▶ [Assignment]: Print each line below verbatim, skipping every picture.

▶ [Collected data]:
● ● ● ● ●
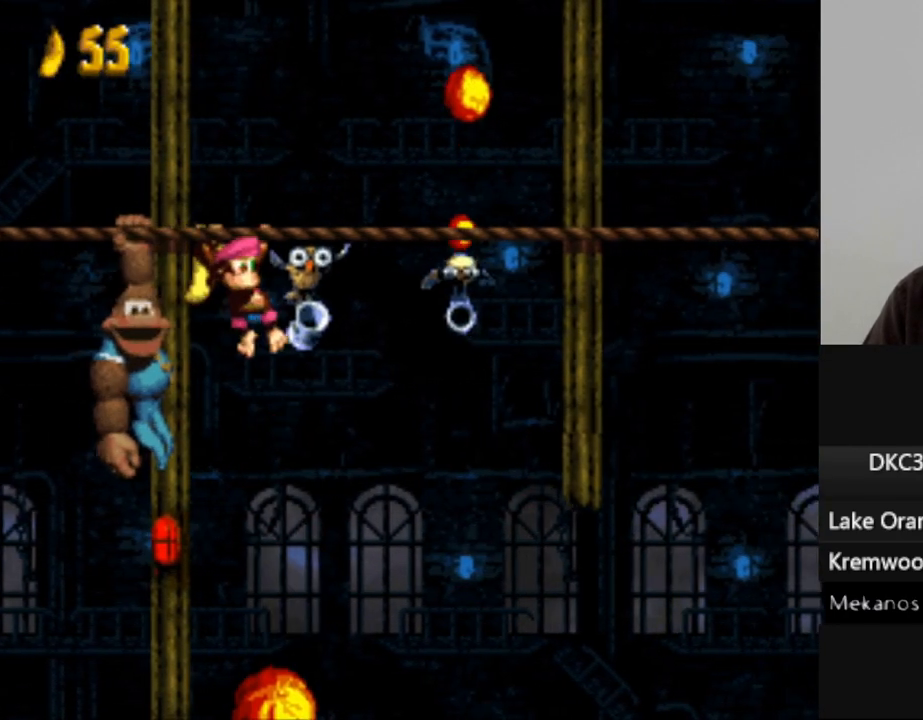
{"buttons": ["Y"], "events": []}
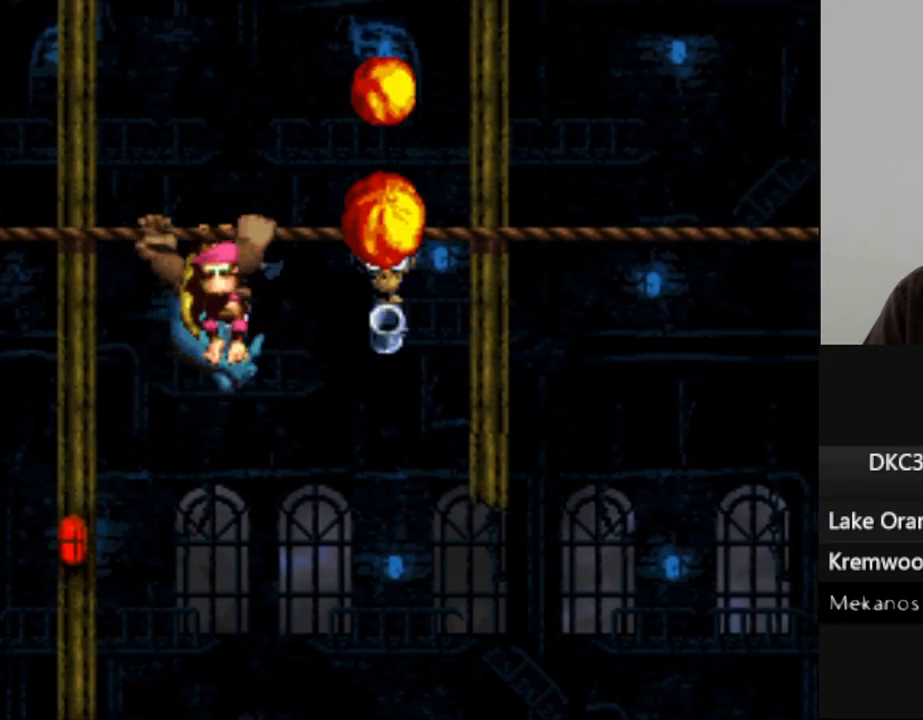
{"buttons": ["Y"], "events": [[383, "DPAD_RIGHT", "down"], [500, "DPAD_RIGHT", "up"]]}
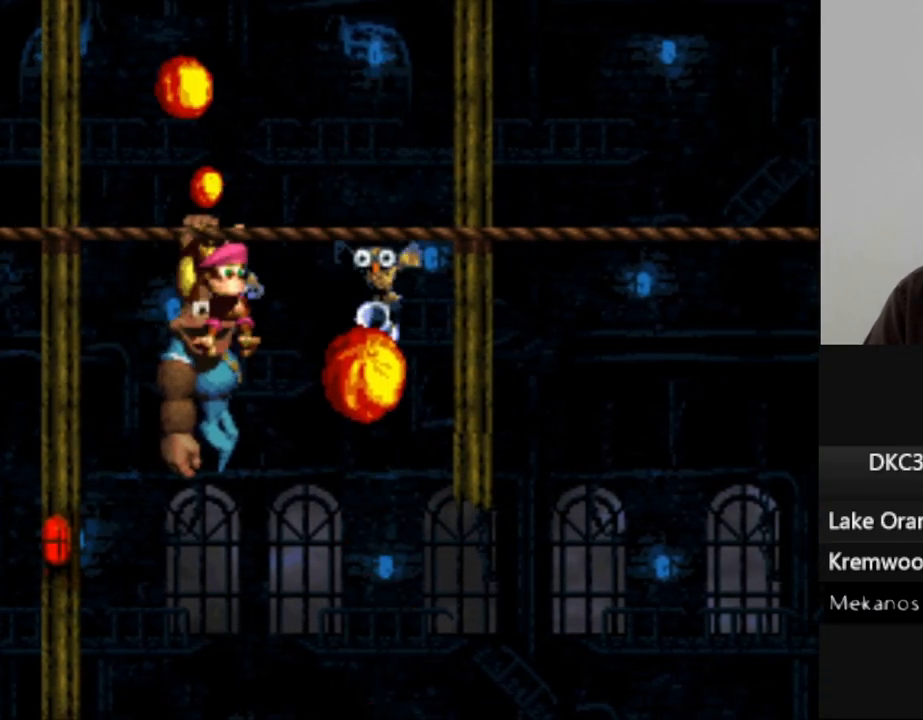
{"buttons": ["Y", "DPAD_RIGHT"], "events": [[183, "DPAD_RIGHT", "down"]]}
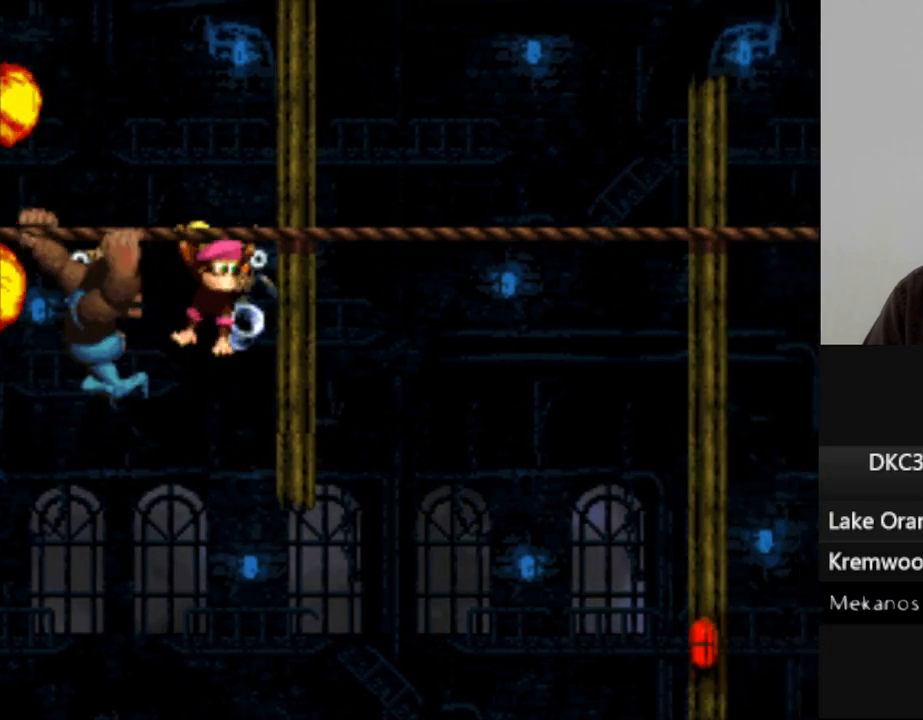
{"buttons": ["Y", "DPAD_RIGHT"], "events": []}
● ● ● ● ●
▶ [Completed exercise]:
{"buttons": ["Y"], "events": []}
{"buttons": ["Y"], "events": [[383, "DPAD_RIGHT", "down"], [500, "DPAD_RIGHT", "up"]]}
{"buttons": ["Y", "DPAD_RIGHT"], "events": [[183, "DPAD_RIGHT", "down"]]}
{"buttons": ["Y", "DPAD_RIGHT"], "events": []}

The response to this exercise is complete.